Человѣкъ показался мнѣ очень бойкимъ, я попросилъ у него совѣта:
-- Къ кому изъ редакторовъ вы посовѣтуете мнѣ обратиться? Мнѣ совсѣмъ не нужно быть у всѣхъ.
-- Аритсенъ -- самый извѣстный, почтенный человѣкъ. Къ нему всѣ ходятъ.
* * *
Редактора Аритсена, конечно, не было въ редакціи, но я засталъ его на квартирѣ. Я изложилъ свою просьбу,-- дѣло касалось литературы.
-- Да, здѣсь немного подходящей для это-го публики. Въ прошломъ году пріѣзжалъ шведскій студентъ и читалъ о вѣчномъ мирѣ, но прибавилъ еще своихъ денегъ.
-- Я хочу читать о литературѣ,-- сказалъ я.
-- Да, понимаю,-- отвѣтилъ редакторъ.-- Но хочу обратить ваше вниманіе на то, что вы прибавите своихъ.
Прибавитъ еще своихъ! Господинъ Аритсенъ щедръ. Очевидно, онъ думаетъ; что я ѣзжу отъ какой-нибудь фирмы. Я сказалъ коротко:
-- Вы, конечно, знаете... Свободенъ большой залъ союза рабочихъ?
-- Нѣтъ,-- отвѣчалъ онъ.-- Помѣщеніе союза рабочихъ на завтрашній день сдано. Тамъ антиспиритическіе фокусы. Кромѣ того, тамъ обезьяны, дикіе звѣри. Изъ остальныхъ помѣщеній я могъ бы вамъ предложить только павильонъ въ паркѣ.
-- Рекомендуете вы мнѣ это помѣщеніе'?
-- Большая зала. Воздуху много. Цѣна? Ну, объ этомъ я ничего не знаю, но, конечно, все это вамъ обойдется очень дешево. Вамъ нужно обратиться въ дирекцію.
Я рѣшилъ остановиться на павильонѣ въ паркѣ. Это было подходяще. Залы рабочихъ союзовъ обыкновенно малы и неудобны.
-- Кто въ дирекціи?
-- Адвокатъ Карлсенъ, скорнякъ X. и книгопродавецъ Д.
Я отправился къ адвокату Карлсенъ. Онъ жилъ на дачѣ, я долго искалъ его, и, наконецъ, нашелъ. Я изложилъ свою просьбу и попросилъ павильонъ.

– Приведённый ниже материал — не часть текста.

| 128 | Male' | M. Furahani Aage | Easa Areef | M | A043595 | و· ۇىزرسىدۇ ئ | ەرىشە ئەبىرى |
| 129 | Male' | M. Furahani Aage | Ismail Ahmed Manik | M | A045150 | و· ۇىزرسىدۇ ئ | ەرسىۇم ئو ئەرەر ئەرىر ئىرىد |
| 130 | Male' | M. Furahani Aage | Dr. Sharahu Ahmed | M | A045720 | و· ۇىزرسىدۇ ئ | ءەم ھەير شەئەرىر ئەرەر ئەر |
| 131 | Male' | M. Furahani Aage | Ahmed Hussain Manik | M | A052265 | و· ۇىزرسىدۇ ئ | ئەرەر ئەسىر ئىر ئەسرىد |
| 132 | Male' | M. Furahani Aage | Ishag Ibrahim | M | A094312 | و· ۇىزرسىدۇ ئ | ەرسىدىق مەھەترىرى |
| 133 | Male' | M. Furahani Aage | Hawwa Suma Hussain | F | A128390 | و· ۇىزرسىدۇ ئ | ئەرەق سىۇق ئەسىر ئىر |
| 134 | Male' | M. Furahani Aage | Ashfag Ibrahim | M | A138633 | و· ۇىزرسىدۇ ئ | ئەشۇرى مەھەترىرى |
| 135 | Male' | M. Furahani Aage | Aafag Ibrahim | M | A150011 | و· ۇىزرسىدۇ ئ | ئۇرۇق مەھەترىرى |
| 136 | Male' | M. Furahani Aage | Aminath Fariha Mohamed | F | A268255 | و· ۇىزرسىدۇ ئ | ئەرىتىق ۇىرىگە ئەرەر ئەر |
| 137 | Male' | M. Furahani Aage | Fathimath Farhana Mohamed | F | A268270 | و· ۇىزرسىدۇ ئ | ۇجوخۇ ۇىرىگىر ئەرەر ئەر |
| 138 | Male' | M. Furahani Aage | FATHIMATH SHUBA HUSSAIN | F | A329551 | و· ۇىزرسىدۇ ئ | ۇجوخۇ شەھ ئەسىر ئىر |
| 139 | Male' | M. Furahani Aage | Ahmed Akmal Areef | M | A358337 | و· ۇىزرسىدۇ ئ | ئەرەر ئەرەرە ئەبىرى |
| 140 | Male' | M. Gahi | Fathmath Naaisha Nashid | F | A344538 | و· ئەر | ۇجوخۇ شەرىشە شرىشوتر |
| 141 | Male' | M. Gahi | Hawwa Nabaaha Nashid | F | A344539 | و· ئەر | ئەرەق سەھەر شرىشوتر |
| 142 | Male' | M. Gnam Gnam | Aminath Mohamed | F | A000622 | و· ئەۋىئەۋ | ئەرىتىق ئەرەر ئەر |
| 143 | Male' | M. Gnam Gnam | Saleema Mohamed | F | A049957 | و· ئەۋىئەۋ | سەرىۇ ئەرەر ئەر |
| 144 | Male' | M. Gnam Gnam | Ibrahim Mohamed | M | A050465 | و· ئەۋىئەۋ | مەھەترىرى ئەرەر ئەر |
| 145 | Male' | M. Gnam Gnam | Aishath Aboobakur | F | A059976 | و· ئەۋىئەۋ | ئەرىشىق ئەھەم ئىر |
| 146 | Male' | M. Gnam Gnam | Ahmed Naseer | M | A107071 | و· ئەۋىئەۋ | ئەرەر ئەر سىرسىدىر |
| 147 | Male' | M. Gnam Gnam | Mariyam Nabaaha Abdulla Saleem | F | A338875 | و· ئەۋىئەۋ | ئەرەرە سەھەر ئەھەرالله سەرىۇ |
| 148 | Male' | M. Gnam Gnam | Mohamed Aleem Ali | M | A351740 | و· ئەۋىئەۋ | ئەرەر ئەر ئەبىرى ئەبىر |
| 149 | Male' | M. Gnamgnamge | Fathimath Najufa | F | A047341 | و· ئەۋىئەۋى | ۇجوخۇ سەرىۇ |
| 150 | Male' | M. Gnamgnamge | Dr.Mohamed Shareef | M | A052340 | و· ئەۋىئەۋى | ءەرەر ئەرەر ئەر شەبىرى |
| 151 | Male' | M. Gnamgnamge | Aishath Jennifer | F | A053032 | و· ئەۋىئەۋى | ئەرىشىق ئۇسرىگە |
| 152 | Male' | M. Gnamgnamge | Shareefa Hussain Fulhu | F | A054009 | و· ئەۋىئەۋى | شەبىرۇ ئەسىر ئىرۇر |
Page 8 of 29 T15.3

Онъ, вѣроятно, вполнѣ подходящъ для такого необычнаго предпріятія, какъ эта лекція по литературѣ.
Адвокатъ подумалъ, потомъ покачалъ головой.
Нѣтъ? Помѣщеніе достаточно велико? Было бъ очень жаль, если бы изъ-за недостатка мѣста кому-нибудь пришлось возвращаться!
Адвокать высказался точнѣе. Онъ можетъ только отсовѣтовать мнѣ все предпріятіе. Здѣсь такъ мало интересуются этимъ, шведскій студентъ тоже собирался читать лекціи.
-- Да, но онъ читалъ о вѣчномъ мирѣ,-- возразилъ я.-- А я хочу -- о литературѣ, о художественной литературѣ.
-- Кромѣ того, вы попали въ неблагопріятный моментъ,-- продолжалъ Карлсенъ.-- Въ помѣщеніи союза рабочихъ какъ-разъ теперь назначено антиспиритическое представленіе, тамъ обезьяны, дикіе звѣри.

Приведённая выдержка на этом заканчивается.